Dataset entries
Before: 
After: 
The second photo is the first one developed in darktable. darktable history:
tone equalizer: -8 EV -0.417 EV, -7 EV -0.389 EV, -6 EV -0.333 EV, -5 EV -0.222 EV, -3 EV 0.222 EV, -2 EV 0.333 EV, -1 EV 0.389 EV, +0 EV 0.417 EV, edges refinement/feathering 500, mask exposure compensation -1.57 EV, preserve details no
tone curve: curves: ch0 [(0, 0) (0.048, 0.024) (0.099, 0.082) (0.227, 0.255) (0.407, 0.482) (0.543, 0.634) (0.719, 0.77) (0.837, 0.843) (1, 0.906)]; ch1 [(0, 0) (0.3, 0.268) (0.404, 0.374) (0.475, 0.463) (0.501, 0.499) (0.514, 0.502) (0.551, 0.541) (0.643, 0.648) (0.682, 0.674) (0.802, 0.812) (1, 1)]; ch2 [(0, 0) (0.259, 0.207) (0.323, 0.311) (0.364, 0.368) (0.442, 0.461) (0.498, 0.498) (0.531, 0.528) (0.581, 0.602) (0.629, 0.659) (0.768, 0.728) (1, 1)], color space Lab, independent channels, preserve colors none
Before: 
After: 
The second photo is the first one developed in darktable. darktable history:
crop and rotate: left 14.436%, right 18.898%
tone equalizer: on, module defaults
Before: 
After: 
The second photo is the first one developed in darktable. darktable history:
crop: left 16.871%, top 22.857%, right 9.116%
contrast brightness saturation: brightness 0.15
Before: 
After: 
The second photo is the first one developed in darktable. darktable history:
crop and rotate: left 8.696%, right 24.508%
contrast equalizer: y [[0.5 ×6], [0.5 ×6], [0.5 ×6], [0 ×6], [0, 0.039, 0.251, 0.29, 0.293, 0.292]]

= Exercise description =
Print every line of the items above again without changing anything.

= Task response =
Before: 
After: 
The second photo is the first one developed in darktable. darktable history:
tone equalizer: -8 EV -0.417 EV, -7 EV -0.389 EV, -6 EV -0.333 EV, -5 EV -0.222 EV, -3 EV 0.222 EV, -2 EV 0.333 EV, -1 EV 0.389 EV, +0 EV 0.417 EV, edges refinement/feathering 500, mask exposure compensation -1.57 EV, preserve details no
tone curve: curves: ch0 [(0, 0) (0.048, 0.024) (0.099, 0.082) (0.227, 0.255) (0.407, 0.482) (0.543, 0.634) (0.719, 0.77) (0.837, 0.843) (1, 0.906)]; ch1 [(0, 0) (0.3, 0.268) (0.404, 0.374) (0.475, 0.463) (0.501, 0.499) (0.514, 0.502) (0.551, 0.541) (0.643, 0.648) (0.682, 0.674) (0.802, 0.812) (1, 1)]; ch2 [(0, 0) (0.259, 0.207) (0.323, 0.311) (0.364, 0.368) (0.442, 0.461) (0.498, 0.498) (0.531, 0.528) (0.581, 0.602) (0.629, 0.659) (0.768, 0.728) (1, 1)], color space Lab, independent channels, preserve colors none
Before: 
After: 
The second photo is the first one developed in darktable. darktable history:
crop and rotate: left 14.436%, right 18.898%
tone equalizer: on, module defaults
Before: 
After: 
The second photo is the first one developed in darktable. darktable history:
crop: left 16.871%, top 22.857%, right 9.116%
contrast brightness saturation: brightness 0.15
Before: 
After: 
The second photo is the first one developed in darktable. darktable history:
crop and rotate: left 8.696%, right 24.508%
contrast equalizer: y [[0.5 ×6], [0.5 ×6], [0.5 ×6], [0 ×6], [0, 0.039, 0.251, 0.29, 0.293, 0.292]]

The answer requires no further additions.